NAVIGATING NONFICTION TEXT
In the ELA classroom, there are plenty of resources at a range of reading levels from which to choose. But in the content areas – Science, Social Studies, Health, etc. – there are often limited reading choices.
Informational text is difficult for many readers. Density of information, unfamiliar concepts, technical vocabulary and unique text structures and page layouts make nonfiction more challenging than narrative text. Add to that the fact that textbooks are often written at least two levels higher than the grade for which they’re designed! That’s why we need to give the students a repertoire of tools for accessing difficult informational text, as well as other forms of nonfiction.
Nonfiction reading requires all the strategies needed for fiction reading – and more. Although HIP publishes only novels, we recognize the importance of nonfiction reading. That’s why we include a nonfiction article in every teacher’s guide to complement the content of the novel and activate background knowledge.
HIP Teacher’s Guides may be purchased individually or as part of a discounted collection. Teacher’s Guides are offered free with the purchase of six or more copies of a single title.
Get HIP to Nonfiction: A Quick and Easy Previewing Strategy
Nonfiction text is usually full of dense information and unfamiliar concepts. PREVIEWING the text helps students get an overview of the content, determine what’s important in the reading, and get their brains ready to read (in other words, taking a stance as a reader).
An easy previewing strategy is to look at the Headings (subtitles), Introduction (or opening paragraph) and Pictures (images, charts and tables) in the section of text.
MAPPING THE PAGE
Navigating nonlinear text can be challenging for readers because it is not intended to be read top to bottom and left to right. Mapping the page teaches them to highlight every chunk of information to ensure that they don’t miss key details.
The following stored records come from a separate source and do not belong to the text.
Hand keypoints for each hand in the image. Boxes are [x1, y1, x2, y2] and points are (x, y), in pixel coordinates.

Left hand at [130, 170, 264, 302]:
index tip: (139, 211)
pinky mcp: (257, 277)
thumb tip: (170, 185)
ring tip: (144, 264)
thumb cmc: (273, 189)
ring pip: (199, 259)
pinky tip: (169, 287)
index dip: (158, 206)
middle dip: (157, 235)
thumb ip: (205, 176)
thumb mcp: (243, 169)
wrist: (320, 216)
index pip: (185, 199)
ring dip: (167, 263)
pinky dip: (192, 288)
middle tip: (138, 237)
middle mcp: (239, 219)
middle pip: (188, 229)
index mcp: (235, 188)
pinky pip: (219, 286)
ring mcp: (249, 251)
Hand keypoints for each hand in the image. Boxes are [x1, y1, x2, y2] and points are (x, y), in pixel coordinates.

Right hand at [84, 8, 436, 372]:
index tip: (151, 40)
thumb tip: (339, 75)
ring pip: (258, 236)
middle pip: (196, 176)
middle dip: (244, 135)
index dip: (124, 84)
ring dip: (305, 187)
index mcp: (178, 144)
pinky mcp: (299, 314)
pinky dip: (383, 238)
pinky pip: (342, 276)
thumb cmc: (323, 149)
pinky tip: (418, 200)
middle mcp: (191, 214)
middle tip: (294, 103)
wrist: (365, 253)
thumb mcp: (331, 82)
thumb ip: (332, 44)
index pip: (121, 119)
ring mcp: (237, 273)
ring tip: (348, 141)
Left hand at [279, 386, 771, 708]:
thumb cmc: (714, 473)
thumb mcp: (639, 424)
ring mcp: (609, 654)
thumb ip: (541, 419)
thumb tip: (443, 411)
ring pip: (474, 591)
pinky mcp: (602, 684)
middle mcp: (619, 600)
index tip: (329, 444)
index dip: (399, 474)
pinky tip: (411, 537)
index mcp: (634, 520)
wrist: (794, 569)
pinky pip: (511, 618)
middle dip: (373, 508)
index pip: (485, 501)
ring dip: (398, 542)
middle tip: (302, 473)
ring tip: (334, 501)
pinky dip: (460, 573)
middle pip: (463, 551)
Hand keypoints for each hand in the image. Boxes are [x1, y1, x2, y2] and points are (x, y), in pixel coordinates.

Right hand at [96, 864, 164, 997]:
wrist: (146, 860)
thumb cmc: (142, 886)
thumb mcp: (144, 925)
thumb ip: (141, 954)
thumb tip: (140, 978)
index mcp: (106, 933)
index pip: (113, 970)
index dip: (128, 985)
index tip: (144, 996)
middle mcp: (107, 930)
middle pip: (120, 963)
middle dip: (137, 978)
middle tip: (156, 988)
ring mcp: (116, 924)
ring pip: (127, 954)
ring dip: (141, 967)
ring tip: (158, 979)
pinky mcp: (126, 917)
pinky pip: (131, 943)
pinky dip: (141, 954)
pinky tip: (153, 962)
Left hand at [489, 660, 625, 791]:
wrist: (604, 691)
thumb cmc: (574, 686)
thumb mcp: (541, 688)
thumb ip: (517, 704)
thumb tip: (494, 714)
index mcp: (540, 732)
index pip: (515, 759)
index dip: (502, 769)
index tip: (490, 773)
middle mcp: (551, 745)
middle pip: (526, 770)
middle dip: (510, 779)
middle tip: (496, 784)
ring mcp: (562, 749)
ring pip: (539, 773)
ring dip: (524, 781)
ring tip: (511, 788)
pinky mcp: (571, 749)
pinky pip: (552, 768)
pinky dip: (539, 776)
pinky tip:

1. Provide an infographic or other piece of visual text, such as the example on the right. Ask students to identify where the key information is found. Use a model such as the Mapping the Page Powerpoint to demonstrate how to draw circles, boxes or other shapes around chunks of information. Talk with students about the highlighted information:
- What different formats does the information take?
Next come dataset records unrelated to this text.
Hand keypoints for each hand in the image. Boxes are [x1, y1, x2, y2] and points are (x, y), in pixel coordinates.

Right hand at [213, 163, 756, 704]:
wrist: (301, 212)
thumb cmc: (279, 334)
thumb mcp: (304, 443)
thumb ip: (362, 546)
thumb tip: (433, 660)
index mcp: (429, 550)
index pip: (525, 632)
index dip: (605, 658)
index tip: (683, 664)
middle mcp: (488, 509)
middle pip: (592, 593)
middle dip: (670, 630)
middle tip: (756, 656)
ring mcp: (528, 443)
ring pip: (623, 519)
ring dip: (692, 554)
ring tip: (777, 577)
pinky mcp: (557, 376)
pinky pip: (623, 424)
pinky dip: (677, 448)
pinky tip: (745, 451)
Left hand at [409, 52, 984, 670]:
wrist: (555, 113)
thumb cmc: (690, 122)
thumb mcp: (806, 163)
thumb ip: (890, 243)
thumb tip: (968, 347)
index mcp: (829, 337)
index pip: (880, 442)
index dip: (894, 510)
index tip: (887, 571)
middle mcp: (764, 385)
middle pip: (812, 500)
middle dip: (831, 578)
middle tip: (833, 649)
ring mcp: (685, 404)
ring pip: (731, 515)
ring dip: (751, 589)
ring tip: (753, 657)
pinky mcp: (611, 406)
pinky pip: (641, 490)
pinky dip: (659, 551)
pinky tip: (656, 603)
- Where are the different chunks of information on the page?
- Do the visuals repeat, extend or tell different information than the text?
- Which chunks of information do you notice first? Next? Do you think it’s the most important information?
- Was there any information you didn’t notice on the first reading?
- How did the visual features influence the order in which you read the information?.
2. Provide students with their own copies of an infographic. Have them clip a piece of acetate (such as an overhead transparency) to the page and use skinny markers to draw circles, boxes or other shapes around each chunk of information.
3. You might have students check off each shape on the acetate as they read each section. Older students might be asked to write a one-sentence summary in each shape.
CHUNK AND CHEW
Chunking is a process of breaking up information into manageable segments. When students have opportunities to pause and process chunks of information, they are more likely to understand it more deeply. You can read more about this strategy in this article Chunk and Chew: Giving Learners Processing Time.
Although this strategy is generally applied to explicit teaching, it can also be used with reading. Teach students to Chunk and Chew by giving them small bits of text to read, then providing a minute or two to reflect or “chew on” the information. Model the strategy by displaying short sections of text and thinking aloud to summarize or note key ideas. Provide guided practice by displaying chunks of text and having students talk to a partner what they remember or learned. Ultimately, students should be able to chunk their own reading and monitor their own comprehension.
Research shows readers remember and comprehend better when they write about their reading. Add a writing component by having students STOP & JOT. When they pause after reading a chunk of information, they jot a few notes about what they’ve learned.